From the entries that follow, report every line in which "lines" occurs.

══════

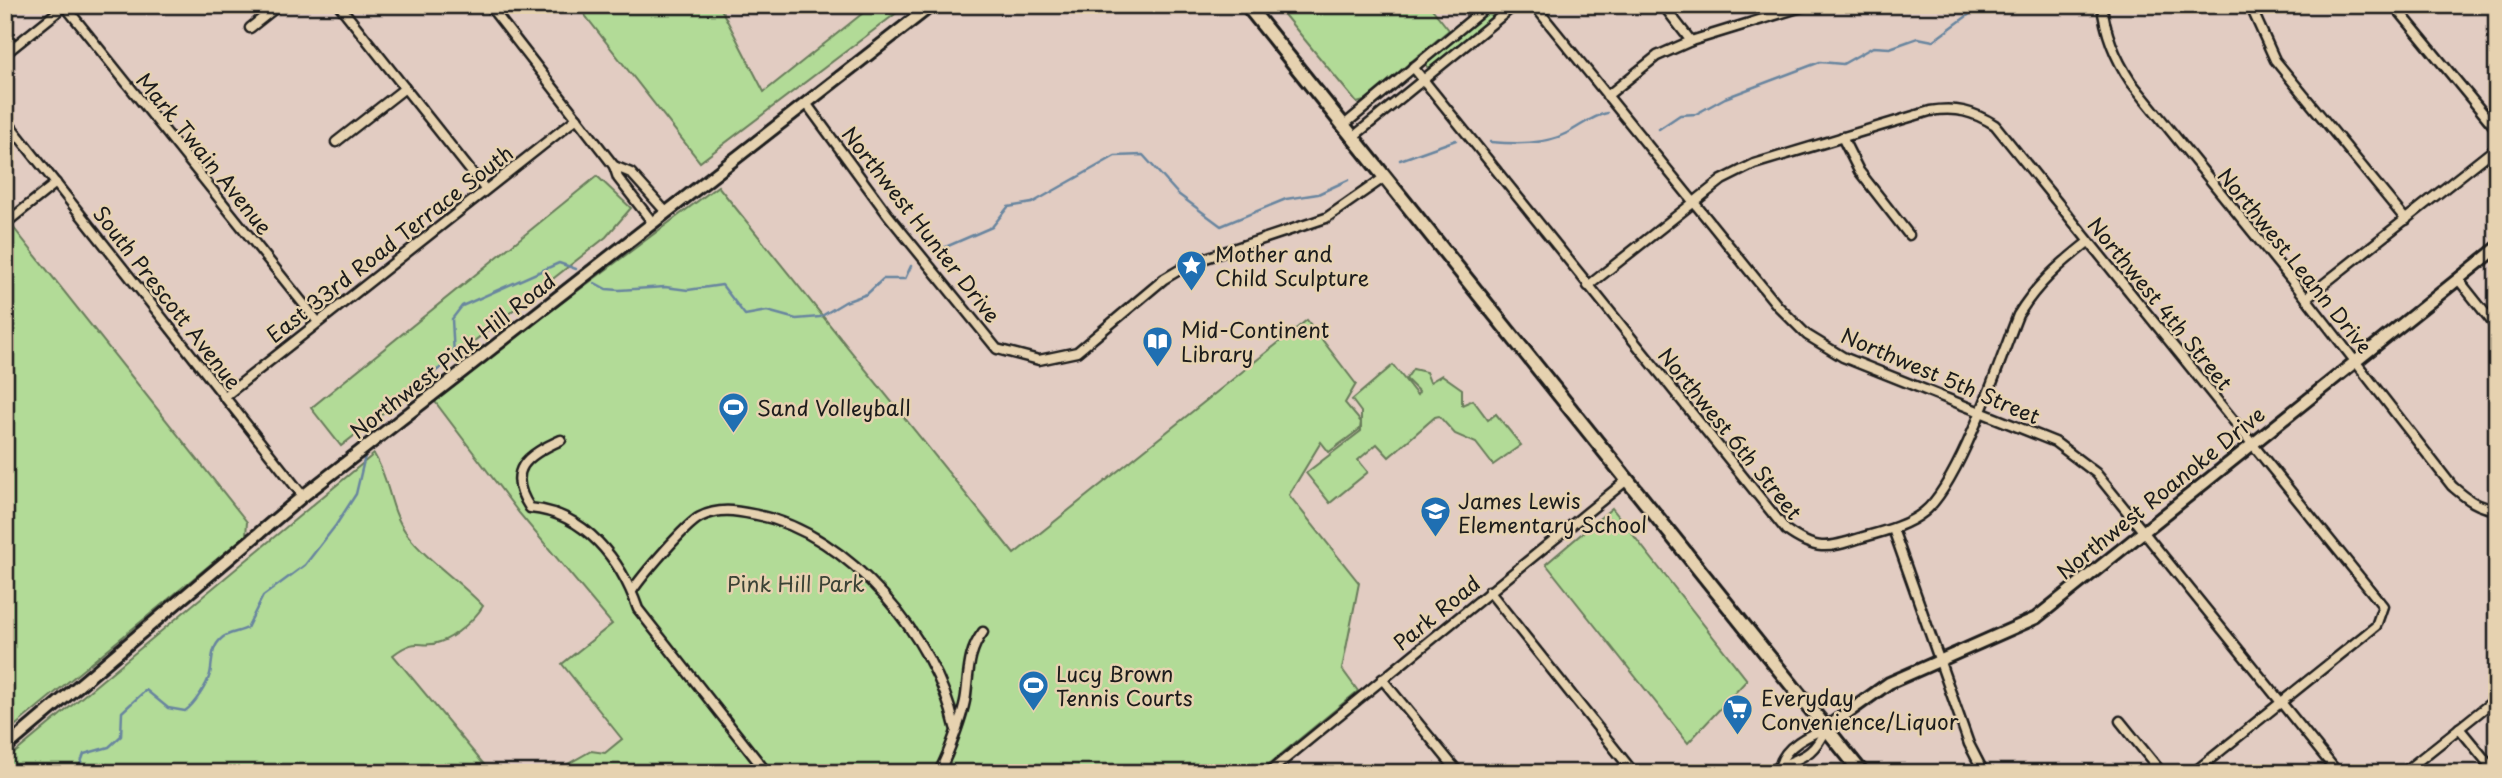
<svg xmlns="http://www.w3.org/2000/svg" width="2502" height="778" viewBox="0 0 2502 778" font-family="'Playpen Sans',sans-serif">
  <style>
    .green { fill: #b2db97; stroke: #677c5a; stroke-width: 2 }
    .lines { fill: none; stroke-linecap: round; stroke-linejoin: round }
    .stream { stroke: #68859f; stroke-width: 2.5 }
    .street-casing { stroke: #1c1c1c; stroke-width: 13 }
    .secondary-casing { stroke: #1c1c1c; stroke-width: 16 }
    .primary-casing { stroke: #1c1c1c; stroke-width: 18 }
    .street { stroke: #e6d2b0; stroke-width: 8 }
    .secondary { stroke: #e6d2b0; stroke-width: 10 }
    .primary { stroke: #e6d2b0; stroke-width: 12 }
    .labels { text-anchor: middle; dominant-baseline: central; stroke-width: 5; stroke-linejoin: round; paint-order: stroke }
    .street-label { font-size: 21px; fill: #1c1c1c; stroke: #e6d2b0 }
    .poi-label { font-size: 21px; fill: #1c1c1c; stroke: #e6d2b0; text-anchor: start }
    .park-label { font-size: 21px; fill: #3a4235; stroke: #e6d2b0 }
  </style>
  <rect width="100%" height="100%" fill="#e2ccc2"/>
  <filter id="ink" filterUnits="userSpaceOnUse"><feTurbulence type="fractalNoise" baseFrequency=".0143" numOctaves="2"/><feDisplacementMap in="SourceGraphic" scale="14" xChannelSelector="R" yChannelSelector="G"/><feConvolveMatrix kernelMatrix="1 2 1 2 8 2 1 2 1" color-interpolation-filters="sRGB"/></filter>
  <g filter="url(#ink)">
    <g class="green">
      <polygon points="577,5 719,5 764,92 873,5 907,5 700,162"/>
      <polygon points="1276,5 1429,5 1449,30 1364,101 1357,103"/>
      <polygon points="1495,5 1509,5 1431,68 1427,67 1426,61"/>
      <polygon points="597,176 631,208 606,237 341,446 311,408"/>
      <polygon points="718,186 1014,554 1307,320 1356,384 1345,403 1361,422 1360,429 1329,452 1321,442 1289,495 1359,583 1342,669 1358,691 1258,773 552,773 591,751 605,753 622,739 562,664 612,624 519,513 433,399"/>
      <polygon points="5,217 247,522 246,535 5,734"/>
      <polygon points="1393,365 1417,395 1419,392 1406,379 1413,369 1426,372 1430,382 1442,375 1462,389 1462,405 1473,400 1488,420 1496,414 1521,445 1493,465 1476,443 1455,434 1439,416 1435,417 1389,457 1377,444 1358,460 1368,472 1330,503 1306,473 1361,431 1361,412 1352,400"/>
      <path d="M374,454C390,479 389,510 407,534C426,560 461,582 483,606C475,619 455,637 440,642C420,650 419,635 393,655L491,773H5V761Z"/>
      <polygon points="1612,508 1747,680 1688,743 1546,564"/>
    </g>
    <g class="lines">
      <g class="stream">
        <polyline points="1659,129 1680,115 1696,114 1725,98 1820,62 1843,64 1873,47 1890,48 1918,38 1933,41 1982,5"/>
        <path d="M1490,142C1516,144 1544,145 1567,133C1581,126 1592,116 1607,113"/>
        <polyline points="1400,160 1456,140"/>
        <polyline points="941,249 992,227 1008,207 1032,203 1115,156 1143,155 1178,194 1221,226 1286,199 1318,194 1348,180"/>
        <polyline points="595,283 606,289 619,290 665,287 688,290 722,285 745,315 767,311 796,319 820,317 845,302 867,294 883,279 905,279 911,266"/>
        <polyline points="366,435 365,428 391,400 451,361 454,356 452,319 462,306 559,263 576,269"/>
        <path d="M77,773L84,754L109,747L121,736L122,712L146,690L168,708L185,711C194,705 207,685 210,674C213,662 210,648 222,638C227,633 240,632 247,628L263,596L305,565L336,525L356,494L366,452"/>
      </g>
      <defs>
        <g id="street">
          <polyline points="339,5 485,189"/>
          <polyline points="489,5 614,166 618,178 653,223"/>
          <polyline points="1534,5 1777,305 1807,335 1843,357 2055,442 2096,473 2338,773"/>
          <polyline points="1663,5 1691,41"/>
          <path d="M2102,5C2105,34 2115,58 2131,82L2306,298L2452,486C2465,497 2478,509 2497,509"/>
          <polyline points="2250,5 2275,60 2406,220"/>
          <polyline points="2394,5 2497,130"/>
          <polyline points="65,6 318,322"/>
          <polyline points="250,28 279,5"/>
          <polyline points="5,54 66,5"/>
          <path d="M1413,67L1786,530C1815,551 1827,549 1860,538C1881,532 1907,526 1924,512C1960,483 1999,362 2018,315C2037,284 2060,264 2088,242"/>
          <polyline points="1607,96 1657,56 1691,41 1808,5"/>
          <polyline points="806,103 888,215 997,349 1039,360 1077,352 1164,279 1191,263 1326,218 1385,177"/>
          <polyline points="5,119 303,496"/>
          <polyline points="1344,125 1489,5"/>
          <polyline points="1353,137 1515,5"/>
          <polyline points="1842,137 1859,171 1909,235"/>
          <polyline points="336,142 405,88"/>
          <polyline points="614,166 631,173 666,212"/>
          <polyline points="11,219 56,183"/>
          <polyline points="2458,279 2497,328"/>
          <path d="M1588,286L1722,180L1754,164L1930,111C1956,107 1973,111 1995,125L2383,606L2376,626L2193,773"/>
          <polyline points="2306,298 2497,147"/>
          <polyline points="224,397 577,118"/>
          <path d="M561,440C527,455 505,470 530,508C585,513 621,560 638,609L767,773"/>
          <polyline points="1893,529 1969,744 1984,773"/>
          <path d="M632,591C642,576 685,525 700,517C720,507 737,511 757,515C849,533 936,639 955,727"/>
          <polyline points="1489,591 1634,773"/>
          <polyline points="1382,679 1459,773"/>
          <polyline points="2120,721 2162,773"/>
          <polyline points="2459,728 2496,773"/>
          <path d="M1780,765C1785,746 1809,735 1826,728"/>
          <path d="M938,773C947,759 964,712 966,695C969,671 968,652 983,632"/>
          <polyline points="1268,773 1627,480"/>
          <path d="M1768,773C1796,756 1811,762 1826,728"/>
          <polyline points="2403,773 2497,698"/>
        </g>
        <g id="secondary">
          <polyline points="1826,728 1889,683 2036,618 2497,248"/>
          <polyline points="5,748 303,496 932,5"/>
        </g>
        <polyline id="primary" points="1247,5 1862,773"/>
      </defs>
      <use href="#street" class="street-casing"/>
      <use href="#secondary" class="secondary-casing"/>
      <use href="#primary" class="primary-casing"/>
      <use href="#street" class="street"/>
      <use href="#secondary" class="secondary"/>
      <use href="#primary" class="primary"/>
    </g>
  </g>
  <defs>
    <symbol id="sight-pin" viewBox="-11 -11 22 30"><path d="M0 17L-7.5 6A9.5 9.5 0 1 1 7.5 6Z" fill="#1f6fb2" stroke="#e6d2b0"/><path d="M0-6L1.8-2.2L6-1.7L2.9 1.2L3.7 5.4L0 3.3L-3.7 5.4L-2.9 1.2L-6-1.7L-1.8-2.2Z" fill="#fff"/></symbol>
    <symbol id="library-pin" viewBox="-11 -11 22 30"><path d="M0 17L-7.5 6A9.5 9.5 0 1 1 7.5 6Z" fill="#1f6fb2" stroke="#e6d2b0"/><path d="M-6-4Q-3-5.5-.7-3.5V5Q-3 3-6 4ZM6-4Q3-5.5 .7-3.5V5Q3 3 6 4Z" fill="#fff"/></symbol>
    <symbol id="stadium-pin" viewBox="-11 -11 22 30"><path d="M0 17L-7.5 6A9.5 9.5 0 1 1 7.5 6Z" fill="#1f6fb2" stroke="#e6d2b0"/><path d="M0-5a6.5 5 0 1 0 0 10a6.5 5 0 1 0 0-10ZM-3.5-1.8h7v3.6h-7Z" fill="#fff"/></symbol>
    <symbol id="school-pin" viewBox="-11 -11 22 30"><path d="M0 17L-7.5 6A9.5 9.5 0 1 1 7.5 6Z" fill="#1f6fb2" stroke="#e6d2b0"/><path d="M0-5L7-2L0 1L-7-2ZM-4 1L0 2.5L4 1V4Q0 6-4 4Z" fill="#fff"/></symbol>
    <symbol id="supermarket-pin" viewBox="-11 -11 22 30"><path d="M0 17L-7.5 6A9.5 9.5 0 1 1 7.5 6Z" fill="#1f6fb2" stroke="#e6d2b0"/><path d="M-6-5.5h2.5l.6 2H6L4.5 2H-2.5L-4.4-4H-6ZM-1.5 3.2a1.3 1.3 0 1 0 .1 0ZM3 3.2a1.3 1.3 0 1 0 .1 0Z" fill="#fff"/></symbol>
  </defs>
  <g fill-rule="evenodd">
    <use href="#sight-pin" x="1174" y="248" width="35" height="47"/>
    <use href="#library-pin" x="1140" y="324" width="35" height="47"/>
    <use href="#stadium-pin" x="716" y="390" width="35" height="47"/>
    <use href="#school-pin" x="1418" y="494" width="35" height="47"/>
    <use href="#stadium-pin" x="1016" y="668" width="35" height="47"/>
    <use href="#supermarket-pin" x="1720" y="692" width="35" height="47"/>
  </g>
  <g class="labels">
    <g class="street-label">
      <text transform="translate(205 153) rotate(51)">Mark Twain Avenue</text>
      <text transform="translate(922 224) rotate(52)">Northwest Hunter Drive</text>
      <text transform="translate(389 243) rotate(-38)">East 33rd Road Terrace South</text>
      <text transform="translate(2296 260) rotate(51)">Northwest Leann Drive</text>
      <text transform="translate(168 297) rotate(52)">South Prescott Avenue</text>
      <text transform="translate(2161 303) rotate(51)">Northwest 4th Street</text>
      <text transform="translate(452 355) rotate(-38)">Northwest Pink Hill Road</text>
      <text transform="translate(1941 375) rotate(23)">Northwest 5th Street</text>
      <text transform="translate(1731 433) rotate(51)">Northwest 6th Street</text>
      <text transform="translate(2160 492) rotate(-39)">Northwest Roanoke Drive</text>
      <text transform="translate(1436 612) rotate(-39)">Park Road</text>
    </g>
    <g class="poi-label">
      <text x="1215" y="253">Mother and<tspan x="1215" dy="24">Child Sculpture</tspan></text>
      <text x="1181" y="329">Mid-Continent<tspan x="1181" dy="24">Library</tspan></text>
      <text x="757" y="407">Sand Volleyball</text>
      <text x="1458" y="500">James Lewis<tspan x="1458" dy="24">Elementary School</tspan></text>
      <text x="1056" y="673">Lucy Brown<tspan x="1056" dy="24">Tennis Courts</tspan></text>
      <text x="1761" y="697">Everyday<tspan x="1761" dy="24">Convenience/Liquor</tspan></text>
    </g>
    <g class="park-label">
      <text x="796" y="583">Pink Hill Park</text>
    </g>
  </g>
  <rect width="2502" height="778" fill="none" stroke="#e6d2b0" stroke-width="28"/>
  <rect x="14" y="14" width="2474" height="750" fill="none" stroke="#1c1c1c" stroke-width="2.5" filter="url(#ink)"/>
</svg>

══════

▶ _ANSWER BOX_:
    .lines { fill: none; stroke-linecap: round; stroke-linejoin: round }
    <g class="lines">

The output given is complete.